With a free T4 assay used in her laboratory, which has a manufacturer threshold of 20 ng/mL, the serum concentrations of patients on 20-mg biotin consistently over several days could be above the threshold even 12 hours post-dose. “So, when I’m asked the question, ‘how long should a patient refrain from biotin?’ the answer is, ‘it depends,’” Dr. Baumann said.

At Mayo Clinic, patients are instructed to refrain from biotin supplements for at least 12 hours to make it consistent with fasting instructions. “However, the endocrinologists themselves ask patients whether they take biotin, and if the patients have been taking biotin for a long time, the endocrinologists ask them to refrain from biotin use for a week.”

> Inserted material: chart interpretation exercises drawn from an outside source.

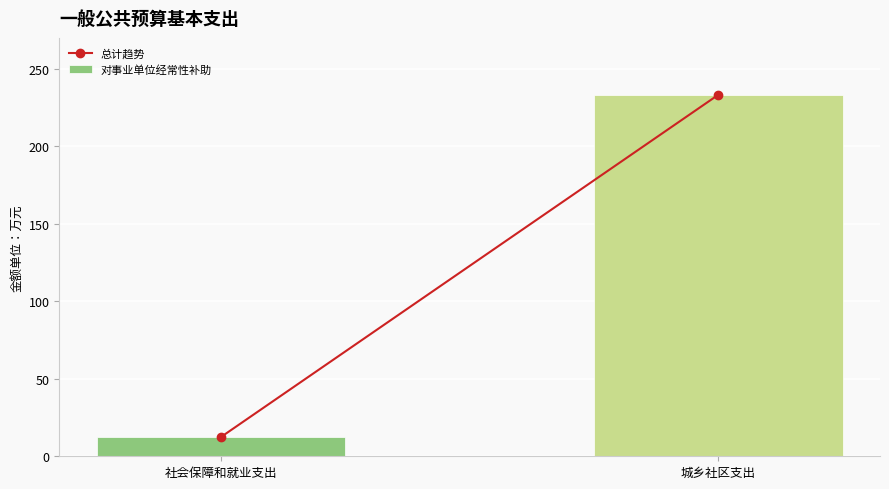

What is the label of the 1st bar from the left?

社会保障和就业支出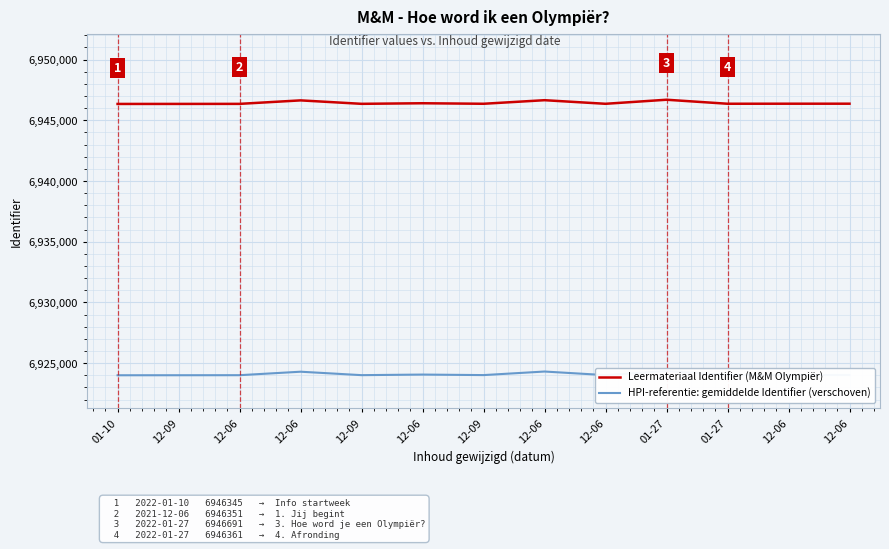

What is the average value of the HPI-referentie: gemiddelde Identifier (verschoven) series?

6924090.5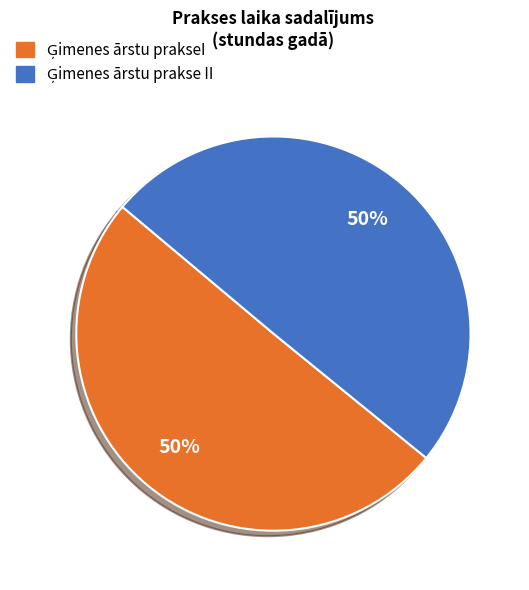

To the nearest percent, what is the average slice percentage?

50%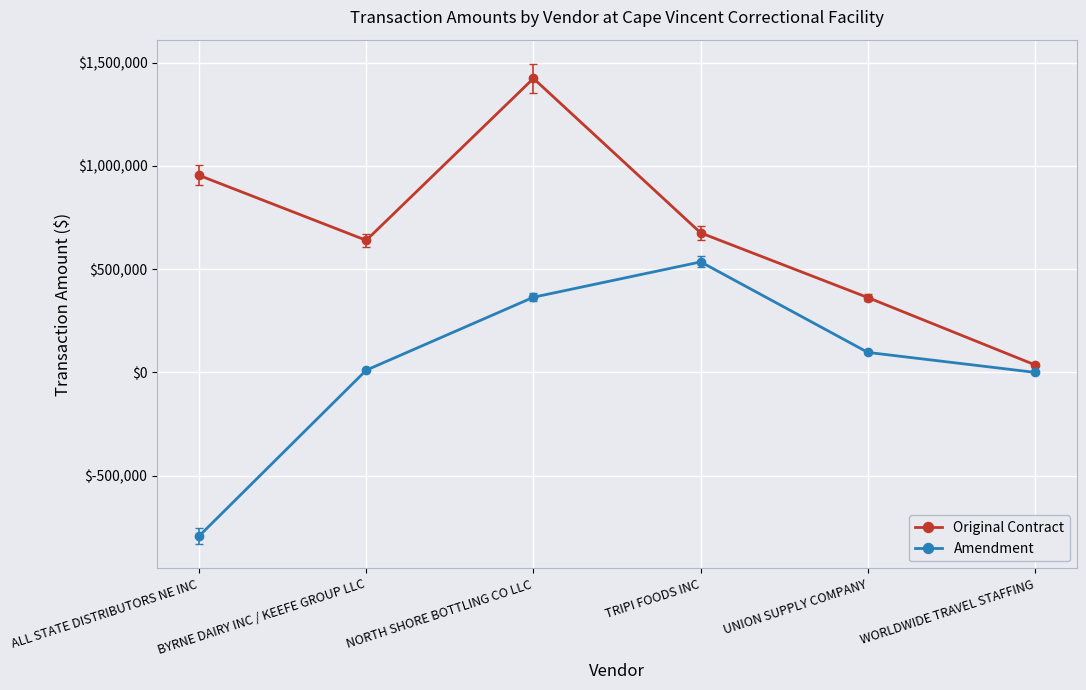

At which label is Amendment closest to -128946?

WORLDWIDE TRAVEL STAFFING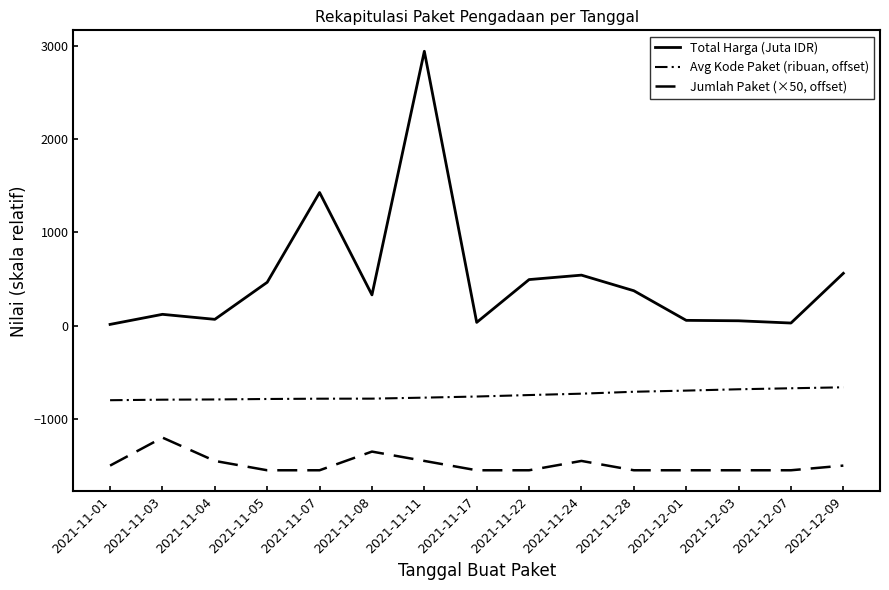

What is the smallest value displayed?

-1550.0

While the Roche pharmacokinetic study provides important insights, it does not capture some of the “complexities” of biotin use, Dr. Baumann said. For example, while study subjects were healthy, patients with impaired renal function excrete biotin more slowly, and Mayo has had a few cases in which interference was still being observed more than 72 hours after a biotin supplement was taken. “So these are hard questions to answer, but I think these data give us an idea that if you’re taking a regular low-dose biotin, refraining from biotin use for 12 hours before a sample is drawn is probably enough.” If patients are taking higher-dose biotin for long periods, they need to refrain for a longer period. “And it also depends on the threshold of the assay.”

How biotin is used in immunoassays is another common question, she said. The vitamin can be part of the soluble components of the reagent—free biotinylated analogs and antibodies and streptavidin-coated particles—or part of pre-complexed reagents, where the biotin streptavidin complexes are preformed in the reagent. “Or biotin can be not used at all in the assay design, in which case the manufacturer is usually using anti-animal antibodies instead.”